Copying and moving between VMs should stay and allows the same usage as Qubes has at the moment.
As a continuation of the subject about base VMs and Templates I think the question of custom installs (Templates) is one that does have an answer that I’m OK with. While I have said I want to strip things down and work with just a small base system and individual machines based on one distribution. I would be open to the idea of allowing custom images for development purposes only.
For example: I’m a software developer on a legacy version of code which compiles on Debian but not on Archlinux.
Here it’s only logical to install a Debian system to do your development on. While this wouldn’t be ideal it does solve an issue that many people will suffer with and seems like the right solution when using VMs.

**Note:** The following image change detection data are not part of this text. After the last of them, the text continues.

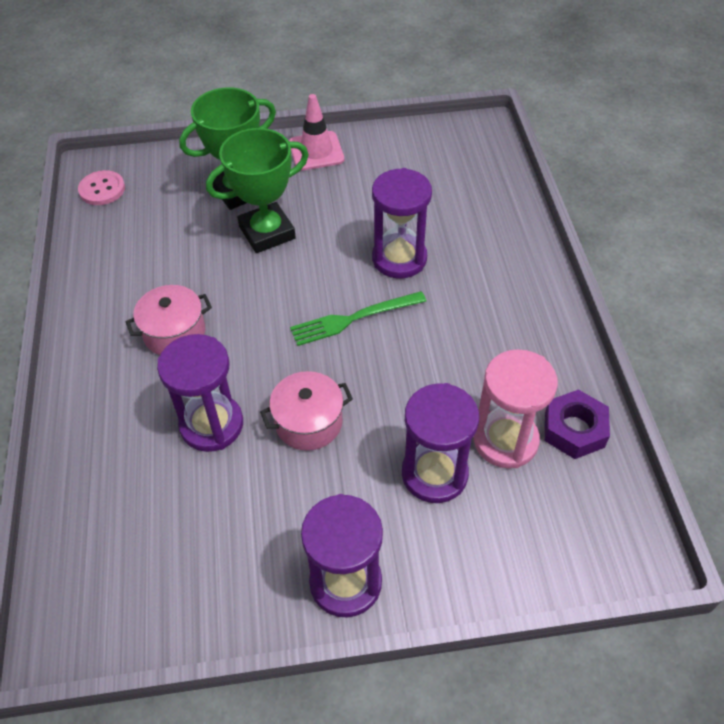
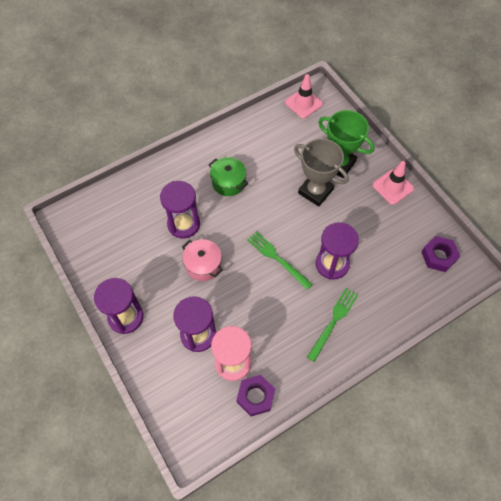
camera: 65 degrees right, 10 degrees up
pink button [78,170,125,205] -> pink traffic cone [285,74,323,119]
pink pot [125,285,212,355] -> green pot [209,157,248,196]
green trophy [206,128,309,253] -> grey trophy [294,138,349,207]
none -> green fork [307,288,358,362]
none -> purple nut [421,236,460,272]

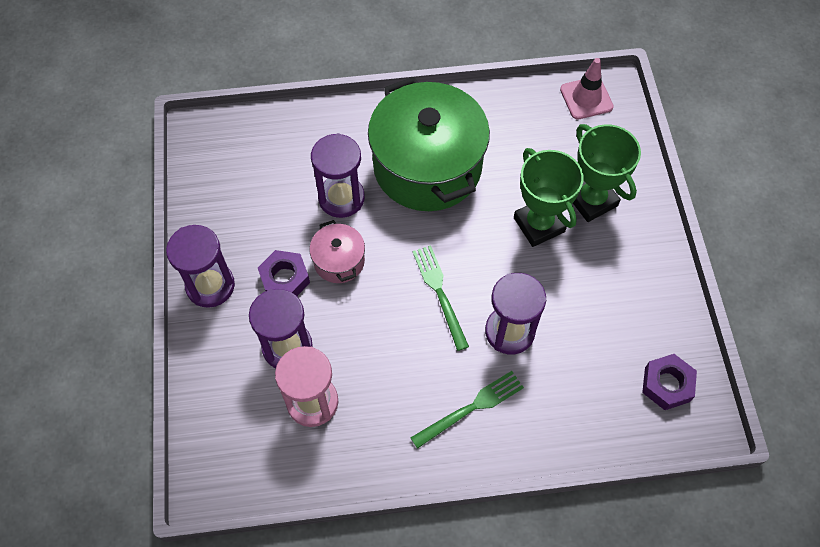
camera: 25 degrees right, 0 degrees up
green pot [209,157,248,196] -> green pot [368,77,490,211], size x2.24
purple nut [237,375,275,417] -> purple nut moved to [258,250,310,296]
grey trophy [294,138,349,207] -> green trophy [514,148,584,247]
pink traffic cone [373,161,414,205] -> none

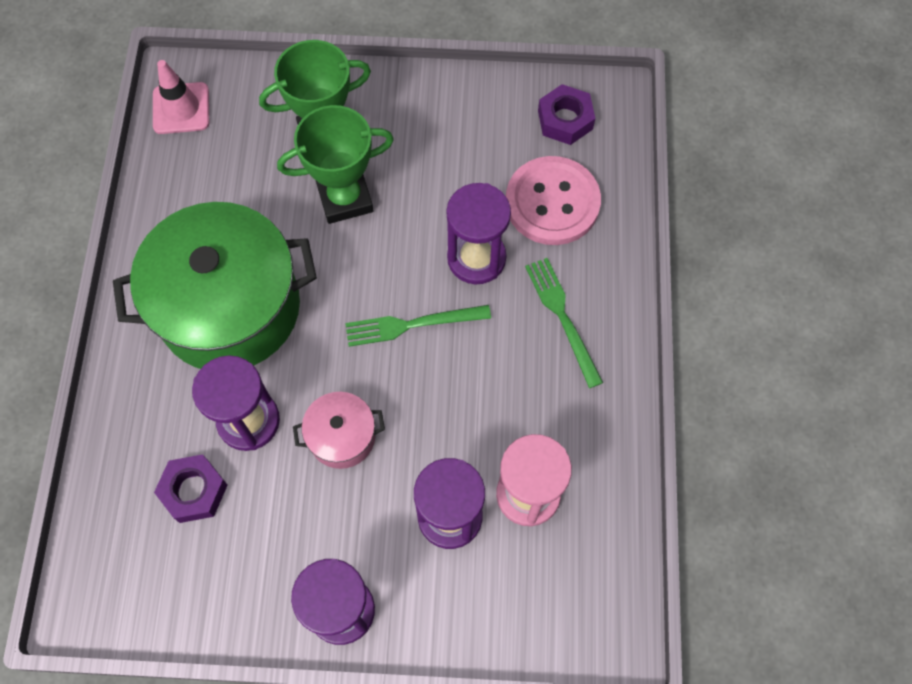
camera: 80 degrees left, 5 degrees up
purple nut [258,250,310,296] -> purple nut moved to [154,454,228,523]
none -> pink button [506,156,601,245]

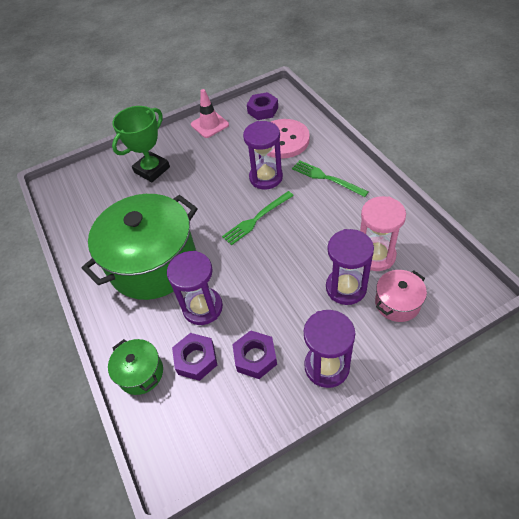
camera: 25 degrees left, 15 degrees down
pink traffic cone [153,60,209,134] -> pink traffic cone moved to [191,89,229,138]
green trophy [277,105,394,224] -> none
pink pot [293,392,385,469] -> pink pot moved to [375,270,427,322]
none -> green pot [108,339,163,395]
none -> purple nut [232,330,277,379]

It could probably do with a guide as to emphasizing keeping this for dev only and for people to not abuse to develop a whole range of different situations and set-ups.
The other option is Docker.
This one really got me annoyed very recently when I tried to install a distro in a Stand-alone VM (HVM in Qubes) and I had no idea where it was installing to in the partition options, and I could not boot it after I thought I got it right. It’s simply not good enough to have these issues and when I looked at the documentation it was still geared for 3.x instead of 4.x which is the stable version.
I would fix this right away because for some aspects of life you just need Windows or MacOS. Prime example is any kind of design work, you’re going to use either Sketch or Photoshop and both those product owners hate Linux.
All of this leaves me with a lot of loose thoughts about what I’m really looking for and how I would solve the problems and annoyances I currently have with Qubes. While I don’t have the skill set to implement any of the changes, I do have enough to keep me going with developing my theory of improvements required and possibly looking at ways they could be implemented.
There are obviously things that could play a big part in this. For example, Docker has a userspace runtime now that could remove the need for XEN and Virtual Machines completely but I have no idea of the security implications with that and it is worth investigating more.
One option I am thinking about would be to fork the Qubes project. Rip out what I don’t want or see as useful and see if there is a way to implement a docker option in to the setup. Heck, maybe I’ll just start implementing Qubes modules on my currently installed OS and as I read more XEN and Docker appear to work well together if only we remove the root requirement to run docker containers then we are one step closer to a vision I think I’d be comfortable with, except I don’t want it to be obvious to the end user how the OS is working.
I understand that most of what I describe will probably be seen as lowering the security side of Qubes but I’m not sure that’s completely true while it will also bring in a nice usability to a system that is clunky to get started with in the first place and I found I often had applications become so slow they just stopped working or accepting input from my keyboard which is one of the main reasons I had to leave it behind.
A Final Word
While Qubes isn’t for me right now, it has opened up my thought process on security in general even more so that had already been happening and with that I have started to reshape my online life. I will write a post about these new practices and software options soon.
Now my thoughts are written down I can move on and think about other things and forget I ever wrote about this until about a years time.